Transcribed page contents
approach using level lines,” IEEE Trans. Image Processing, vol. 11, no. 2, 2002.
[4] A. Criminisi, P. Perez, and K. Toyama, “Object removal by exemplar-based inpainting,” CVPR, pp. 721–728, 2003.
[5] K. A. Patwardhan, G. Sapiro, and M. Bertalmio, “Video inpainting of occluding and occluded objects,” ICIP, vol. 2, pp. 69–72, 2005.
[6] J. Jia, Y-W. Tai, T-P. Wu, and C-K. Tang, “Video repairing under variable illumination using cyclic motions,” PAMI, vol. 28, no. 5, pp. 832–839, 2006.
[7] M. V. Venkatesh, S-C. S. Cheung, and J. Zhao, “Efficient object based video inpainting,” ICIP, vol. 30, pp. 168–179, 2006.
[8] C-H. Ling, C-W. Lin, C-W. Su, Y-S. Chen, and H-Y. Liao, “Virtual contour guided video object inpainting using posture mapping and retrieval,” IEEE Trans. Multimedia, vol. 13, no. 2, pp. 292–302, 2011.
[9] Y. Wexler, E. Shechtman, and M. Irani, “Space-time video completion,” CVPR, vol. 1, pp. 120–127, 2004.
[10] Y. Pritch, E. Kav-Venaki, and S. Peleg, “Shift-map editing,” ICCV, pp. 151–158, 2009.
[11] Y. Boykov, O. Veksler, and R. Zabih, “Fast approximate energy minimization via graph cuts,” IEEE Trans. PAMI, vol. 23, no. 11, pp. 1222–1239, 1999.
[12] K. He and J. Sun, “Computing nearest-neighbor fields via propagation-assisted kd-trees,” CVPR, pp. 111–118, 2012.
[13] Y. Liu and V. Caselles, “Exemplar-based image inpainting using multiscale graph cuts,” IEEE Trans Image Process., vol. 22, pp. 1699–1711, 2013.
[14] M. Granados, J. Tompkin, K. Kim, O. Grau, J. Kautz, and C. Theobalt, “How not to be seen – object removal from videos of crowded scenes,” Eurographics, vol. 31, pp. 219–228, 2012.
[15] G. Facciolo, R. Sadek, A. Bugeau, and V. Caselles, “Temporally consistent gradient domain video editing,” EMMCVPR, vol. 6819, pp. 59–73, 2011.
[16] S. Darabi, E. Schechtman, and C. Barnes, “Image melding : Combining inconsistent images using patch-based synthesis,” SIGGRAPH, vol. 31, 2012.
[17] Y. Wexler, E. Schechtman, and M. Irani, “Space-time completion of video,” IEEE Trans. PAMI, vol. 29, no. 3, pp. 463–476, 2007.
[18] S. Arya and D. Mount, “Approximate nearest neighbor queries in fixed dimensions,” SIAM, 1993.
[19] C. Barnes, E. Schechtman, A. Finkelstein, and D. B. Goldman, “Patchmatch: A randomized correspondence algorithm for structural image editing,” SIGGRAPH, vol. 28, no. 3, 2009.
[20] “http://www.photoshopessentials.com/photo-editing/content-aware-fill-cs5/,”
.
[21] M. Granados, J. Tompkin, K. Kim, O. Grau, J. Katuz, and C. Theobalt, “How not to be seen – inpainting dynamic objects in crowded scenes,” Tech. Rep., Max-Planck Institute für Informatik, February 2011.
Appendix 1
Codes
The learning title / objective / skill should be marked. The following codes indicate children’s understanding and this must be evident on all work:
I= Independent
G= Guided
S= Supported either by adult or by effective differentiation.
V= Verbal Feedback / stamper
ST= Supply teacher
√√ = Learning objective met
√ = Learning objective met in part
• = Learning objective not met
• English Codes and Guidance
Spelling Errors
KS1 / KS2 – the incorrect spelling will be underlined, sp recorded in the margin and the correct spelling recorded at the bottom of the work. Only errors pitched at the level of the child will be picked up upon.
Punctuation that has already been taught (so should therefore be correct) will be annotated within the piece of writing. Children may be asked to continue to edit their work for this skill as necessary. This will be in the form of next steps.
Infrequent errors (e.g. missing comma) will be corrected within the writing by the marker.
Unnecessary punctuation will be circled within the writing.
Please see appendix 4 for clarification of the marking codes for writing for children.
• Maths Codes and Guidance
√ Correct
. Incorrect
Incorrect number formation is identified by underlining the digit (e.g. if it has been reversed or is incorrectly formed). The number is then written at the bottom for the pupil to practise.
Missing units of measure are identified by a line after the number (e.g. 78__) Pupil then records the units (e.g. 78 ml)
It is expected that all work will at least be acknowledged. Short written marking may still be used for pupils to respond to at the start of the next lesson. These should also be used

• [What to work on]:
Write out the data above once more, exactly as it stands.

• [Task response]:
approach using level lines,” IEEE Trans. Image Processing, vol. 11, no. 2, 2002.
[4] A. Criminisi, P. Perez, and K. Toyama, “Object removal by exemplar-based inpainting,” CVPR, pp. 721–728, 2003.
[5] K. A. Patwardhan, G. Sapiro, and M. Bertalmio, “Video inpainting of occluding and occluded objects,” ICIP, vol. 2, pp. 69–72, 2005.
[6] J. Jia, Y-W. Tai, T-P. Wu, and C-K. Tang, “Video repairing under variable illumination using cyclic motions,” PAMI, vol. 28, no. 5, pp. 832–839, 2006.
[7] M. V. Venkatesh, S-C. S. Cheung, and J. Zhao, “Efficient object based video inpainting,” ICIP, vol. 30, pp. 168–179, 2006.
[8] C-H. Ling, C-W. Lin, C-W. Su, Y-S. Chen, and H-Y. Liao, “Virtual contour guided video object inpainting using posture mapping and retrieval,” IEEE Trans. Multimedia, vol. 13, no. 2, pp. 292–302, 2011.
[9] Y. Wexler, E. Shechtman, and M. Irani, “Space-time video completion,” CVPR, vol. 1, pp. 120–127, 2004.
[10] Y. Pritch, E. Kav-Venaki, and S. Peleg, “Shift-map editing,” ICCV, pp. 151–158, 2009.
[11] Y. Boykov, O. Veksler, and R. Zabih, “Fast approximate energy minimization via graph cuts,” IEEE Trans. PAMI, vol. 23, no. 11, pp. 1222–1239, 1999.
[12] K. He and J. Sun, “Computing nearest-neighbor fields via propagation-assisted kd-trees,” CVPR, pp. 111–118, 2012.
[13] Y. Liu and V. Caselles, “Exemplar-based image inpainting using multiscale graph cuts,” IEEE Trans Image Process., vol. 22, pp. 1699–1711, 2013.
[14] M. Granados, J. Tompkin, K. Kim, O. Grau, J. Kautz, and C. Theobalt, “How not to be seen – object removal from videos of crowded scenes,” Eurographics, vol. 31, pp. 219–228, 2012.
[15] G. Facciolo, R. Sadek, A. Bugeau, and V. Caselles, “Temporally consistent gradient domain video editing,” EMMCVPR, vol. 6819, pp. 59–73, 2011.
[16] S. Darabi, E. Schechtman, and C. Barnes, “Image melding : Combining inconsistent images using patch-based synthesis,” SIGGRAPH, vol. 31, 2012.
[17] Y. Wexler, E. Schechtman, and M. Irani, “Space-time completion of video,” IEEE Trans. PAMI, vol. 29, no. 3, pp. 463–476, 2007.
[18] S. Arya and D. Mount, “Approximate nearest neighbor queries in fixed dimensions,” SIAM, 1993.
[19] C. Barnes, E. Schechtman, A. Finkelstein, and D. B. Goldman, “Patchmatch: A randomized correspondence algorithm for structural image editing,” SIGGRAPH, vol. 28, no. 3, 2009.
[20] “http://www.photoshopessentials.com/photo-editing/content-aware-fill-cs5/,”
.
[21] M. Granados, J. Tompkin, K. Kim, O. Grau, J. Katuz, and C. Theobalt, “How not to be seen – inpainting dynamic objects in crowded scenes,” Tech. Rep., Max-Planck Institute für Informatik, February 2011.
Appendix 1
Codes
The learning title / objective / skill should be marked. The following codes indicate children’s understanding and this must be evident on all work:
I= Independent
G= Guided
S= Supported either by adult or by effective differentiation.
V= Verbal Feedback / stamper
ST= Supply teacher
√√ = Learning objective met
√ = Learning objective met in part
• = Learning objective not met
• English Codes and Guidance
Spelling Errors
KS1 / KS2 – the incorrect spelling will be underlined, sp recorded in the margin and the correct spelling recorded at the bottom of the work. Only errors pitched at the level of the child will be picked up upon.
Punctuation that has already been taught (so should therefore be correct) will be annotated within the piece of writing. Children may be asked to continue to edit their work for this skill as necessary. This will be in the form of next steps.
Infrequent errors (e.g. missing comma) will be corrected within the writing by the marker.
Unnecessary punctuation will be circled within the writing.
Please see appendix 4 for clarification of the marking codes for writing for children.
• Maths Codes and Guidance
√ Correct
. Incorrect
Incorrect number formation is identified by underlining the digit (e.g. if it has been reversed or is incorrectly formed). The number is then written at the bottom for the pupil to practise.
Missing units of measure are identified by a line after the number (e.g. 78__) Pupil then records the units (e.g. 78 ml)
It is expected that all work will at least be acknowledged. Short written marking may still be used for pupils to respond to at the start of the next lesson. These should also be used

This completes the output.